**Request**
Show every line in the entries below that contains the string "instrument", copying each such line in full.

%%

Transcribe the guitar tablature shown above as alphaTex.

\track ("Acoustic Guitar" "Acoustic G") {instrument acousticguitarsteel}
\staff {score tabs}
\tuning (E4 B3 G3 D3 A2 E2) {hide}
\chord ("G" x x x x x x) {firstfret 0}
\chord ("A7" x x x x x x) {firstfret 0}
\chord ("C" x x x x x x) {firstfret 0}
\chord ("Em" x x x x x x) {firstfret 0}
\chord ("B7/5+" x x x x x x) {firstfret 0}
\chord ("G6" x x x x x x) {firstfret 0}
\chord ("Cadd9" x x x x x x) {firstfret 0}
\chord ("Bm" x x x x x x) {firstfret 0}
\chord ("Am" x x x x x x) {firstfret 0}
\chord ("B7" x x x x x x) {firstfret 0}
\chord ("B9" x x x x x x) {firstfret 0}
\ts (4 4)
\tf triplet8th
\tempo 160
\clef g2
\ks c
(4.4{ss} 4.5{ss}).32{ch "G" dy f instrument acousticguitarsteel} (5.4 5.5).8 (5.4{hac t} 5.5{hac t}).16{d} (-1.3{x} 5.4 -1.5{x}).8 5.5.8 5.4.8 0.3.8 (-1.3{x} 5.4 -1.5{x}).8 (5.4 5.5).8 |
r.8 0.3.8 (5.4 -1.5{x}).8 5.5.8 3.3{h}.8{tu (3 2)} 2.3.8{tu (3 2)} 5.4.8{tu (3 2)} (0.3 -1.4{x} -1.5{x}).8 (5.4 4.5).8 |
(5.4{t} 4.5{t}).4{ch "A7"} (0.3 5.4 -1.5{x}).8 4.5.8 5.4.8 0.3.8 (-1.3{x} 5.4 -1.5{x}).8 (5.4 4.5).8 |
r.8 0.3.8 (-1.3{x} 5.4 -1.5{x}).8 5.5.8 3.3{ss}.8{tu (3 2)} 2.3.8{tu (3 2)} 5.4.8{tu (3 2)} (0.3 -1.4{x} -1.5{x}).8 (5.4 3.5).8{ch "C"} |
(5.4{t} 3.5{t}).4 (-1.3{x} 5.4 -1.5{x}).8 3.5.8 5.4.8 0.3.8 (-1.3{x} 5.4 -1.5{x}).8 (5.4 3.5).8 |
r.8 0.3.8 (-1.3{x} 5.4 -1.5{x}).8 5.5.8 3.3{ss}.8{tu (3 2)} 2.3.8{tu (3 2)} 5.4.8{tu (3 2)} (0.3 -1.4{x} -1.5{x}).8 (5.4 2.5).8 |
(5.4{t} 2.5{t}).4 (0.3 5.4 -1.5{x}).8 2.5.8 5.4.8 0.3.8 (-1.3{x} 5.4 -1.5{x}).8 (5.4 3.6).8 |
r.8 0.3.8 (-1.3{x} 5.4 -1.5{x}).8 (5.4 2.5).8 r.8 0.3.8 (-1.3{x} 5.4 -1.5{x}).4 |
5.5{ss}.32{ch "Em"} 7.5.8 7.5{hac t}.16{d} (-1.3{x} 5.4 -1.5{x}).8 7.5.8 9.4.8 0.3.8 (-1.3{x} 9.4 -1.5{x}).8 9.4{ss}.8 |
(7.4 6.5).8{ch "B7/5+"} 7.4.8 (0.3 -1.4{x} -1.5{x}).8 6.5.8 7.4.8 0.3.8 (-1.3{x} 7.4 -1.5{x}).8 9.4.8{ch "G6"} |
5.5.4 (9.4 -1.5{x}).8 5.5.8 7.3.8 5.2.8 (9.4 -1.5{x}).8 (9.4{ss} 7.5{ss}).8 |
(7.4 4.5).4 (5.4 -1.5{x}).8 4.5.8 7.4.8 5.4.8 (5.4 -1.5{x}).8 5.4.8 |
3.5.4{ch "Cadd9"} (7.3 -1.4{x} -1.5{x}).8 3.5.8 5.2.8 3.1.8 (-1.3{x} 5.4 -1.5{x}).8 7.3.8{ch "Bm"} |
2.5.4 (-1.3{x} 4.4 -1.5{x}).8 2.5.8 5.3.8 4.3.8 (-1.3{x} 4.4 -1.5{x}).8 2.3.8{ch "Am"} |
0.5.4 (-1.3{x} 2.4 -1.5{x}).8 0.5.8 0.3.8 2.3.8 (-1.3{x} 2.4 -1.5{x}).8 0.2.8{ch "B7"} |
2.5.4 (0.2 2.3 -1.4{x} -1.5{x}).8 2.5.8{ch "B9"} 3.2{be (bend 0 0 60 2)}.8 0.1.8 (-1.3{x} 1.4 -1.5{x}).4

%%

**Completed exercise**
\track ("Acoustic Guitar" "Acoustic G") {instrument acousticguitarsteel}
(4.4{ss} 4.5{ss}).32{ch "G" dy f instrument acousticguitarsteel} (5.4 5.5).8 (5.4{hac t} 5.5{hac t}).16{d} (-1.3{x} 5.4 -1.5{x}).8 5.5.8 5.4.8 0.3.8 (-1.3{x} 5.4 -1.5{x}).8 (5.4 5.5).8 |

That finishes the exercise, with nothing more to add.